Examples plucked from his collection of letters to the editor include:
- “SIR – I was much disgusted, with many more peaceable people, at the afternoon demonstration held in our town, on Wednesday last, by the colliers of the district” – Wrexham Advertiser, 5 February 1870
- “Lord Bute has triumphed over all to the disgust of an incensed people” – letter to the editor, Middlesex Journal, 19 November 1774
“The use of the word disgusted was so common that it was sometimes used in error,” says Mr Clarke.
This necessitated corrections and clarifications such as this from the Blackburn Standard in March 1850: “In our summary of Friday, Lord J Russell is made to say that ‘the country was still disgusted with recent legislation’. It was a misprint; the word should have been ‘disquieted’.”

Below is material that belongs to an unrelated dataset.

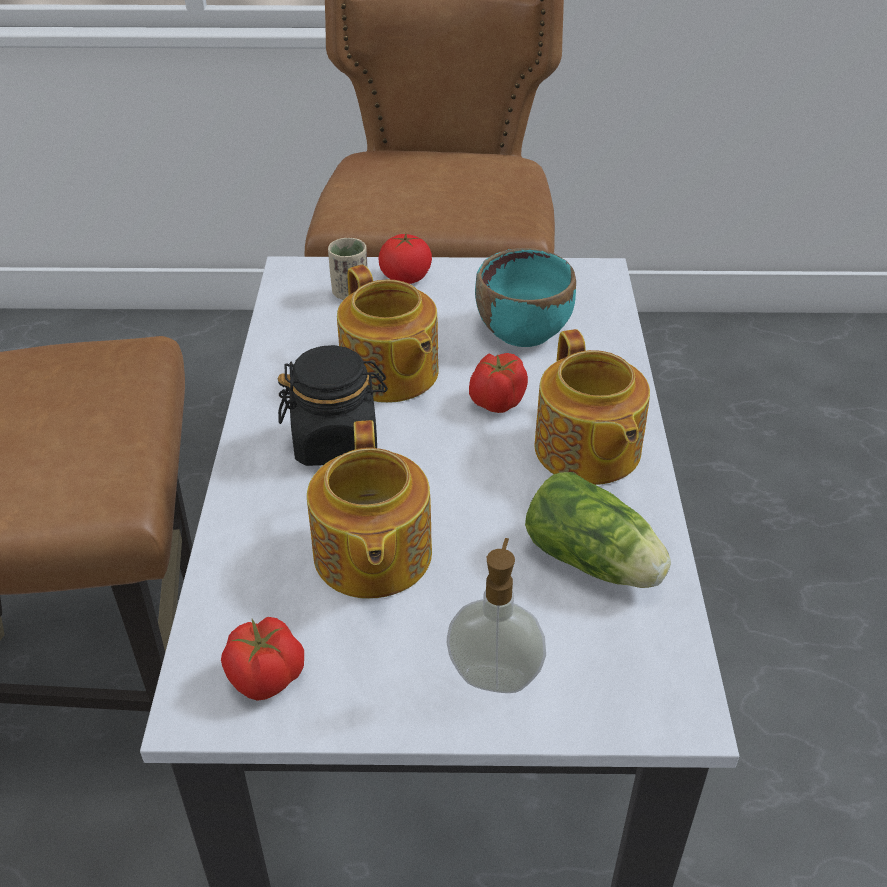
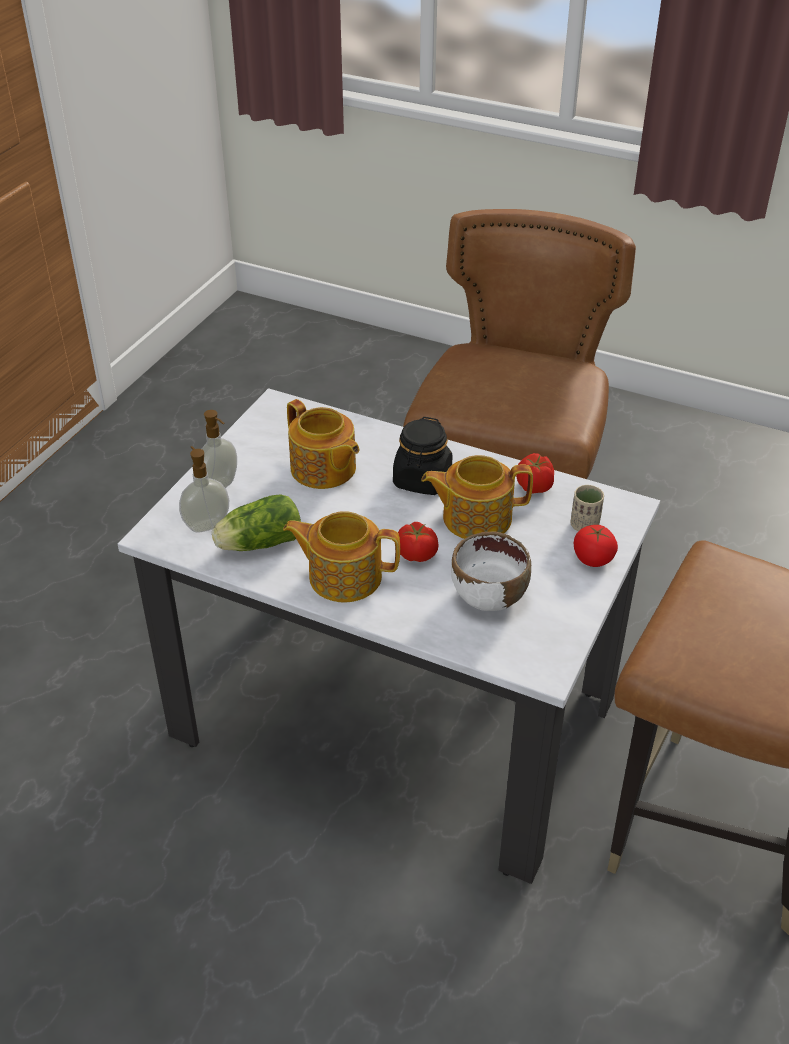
camera: 115 degrees right, 0 degrees up
(267, 677) = (276, 423): tomato -> tomato (533, 487)
(371, 556) = (323, 469): teapot -> teapot turned 150 degrees counterclockwise
(524, 331) = (488, 596): turquoise bowl -> white bowl
(601, 646) = (206, 524): none -> soap dispenser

The origins of the pen name Disgusted of Tunbridge Wells are not clear. Wikipedia cites historian and former newspaper editor Frank Chapman attributing it to staff at the Tunbridge Wells Advertiser. The story goes that letters were made up to fill space and one member of staff signed off theirs with “Disgusted, Tunbridge Wells”.
Another story goes that it came from a letter-writer to The Times or Daily Telegraph.

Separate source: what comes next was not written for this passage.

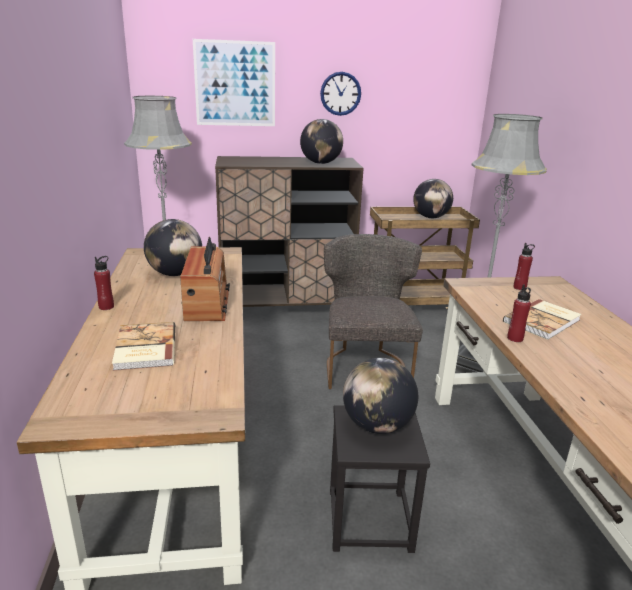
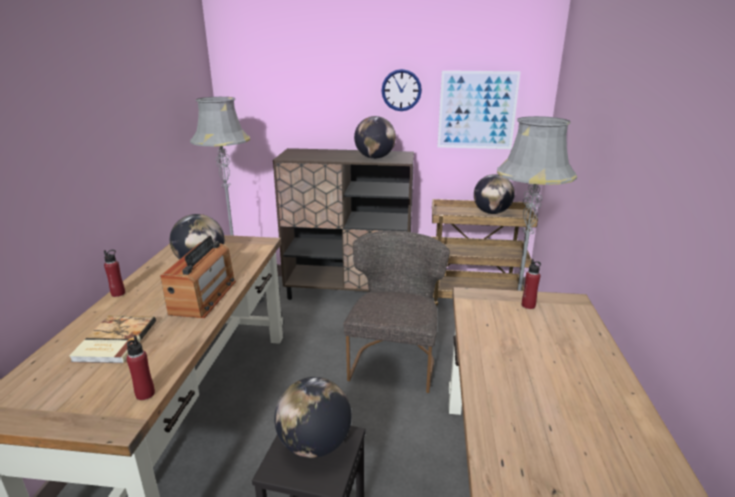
camera: 15 degrees right, 0 degrees up
(235, 84) = (302, 83): picture -> picture (477, 110)
(515, 338) = (477, 371): red bottle -> red bottle (145, 394)
(543, 321) = (526, 351): book -> none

It is thought that the phrase does date from the mid-20th Century. But similarly named correspondents have been composing slightly humorous letters of complaint since the mid-19th Century.
The Oxford English Dictionary carries this definition: “Disgusted n. Brit. (usually humorous or depreciative). Originally as a self-designation: a member of the public who writes anonymously to a newspaper expressing outrage about a particular issue. Hence more widely: a person who is vocal and indignant in his or her opposition to something.”
The first recorded usage dates from 26 September 1868, when “Yours, &c., Disgusted” wrote to the Musical Standard about the position of an organ in a Kennington chapel.
“The humour lies in applying a word which conveys strong emotion to a relatively minor or trivial matter,” says Denny Hilton, the OED’s senior assistant editor. “This sort of weakening of meaning is a natural feature of language development – we abominate things, or adore them, or describe them as disasters, or nightmares, in much the same way.”
Words commonly paired with disgust
- behaviour, habit, attitude
- Also goo, concoction, mess
Source: Collins Corpus of 4.5 bn words
By 1978, this nom de plume for an outraged letter-writer was so well-worn that Radio 4 called its new listener feedback programme Disgusted, Tunbridge Wells. (It has since been renamed the rather more prosaic Feedback.)
But disgust and its variations are also popular with politicians and commentators, and not for comic effect, says Dr Curtis.
“It’s a word that sticks to people and is used to label them. So politicians often use it, as it’s a powerful means to contaminate people with their words. Immigrants and homosexuals have both been on the receiving end of this over time.”
Then there is the way it rolls off the tongue when one wants to sound truly outraged, says Breslin.
“The s sounds and the harsh g and final t help to make it a very sonorous and impactful word.”
Disgusted of Tunbridge Wells
The Times digital archive covers every issue of the paper between 1785 and 1985.
The phrase “disgusted of Tunbridge Wells” was only used twice during that 200-year period, the first in 1980 and then in 1983 – in both cases deployed as an already well-worn phrase.
As for “Disgusted, Tunbridge Wells”, the earliest reference in our archive is in a leading article entitled “What Matters in a Democracy” from 3 January 1964 which contains the line – “[T]he present Conservative government is more socialistic than [Ramsay] MacDonald’s cared to be little more than 30 years ago – an observation frequently echoed by that other political commentator, ‘Disgusted, Tunbridge Wells’.”
From which we can deduce that by 1964 the term was already a well-worn cliche – though not one that had previously appeared in The Times.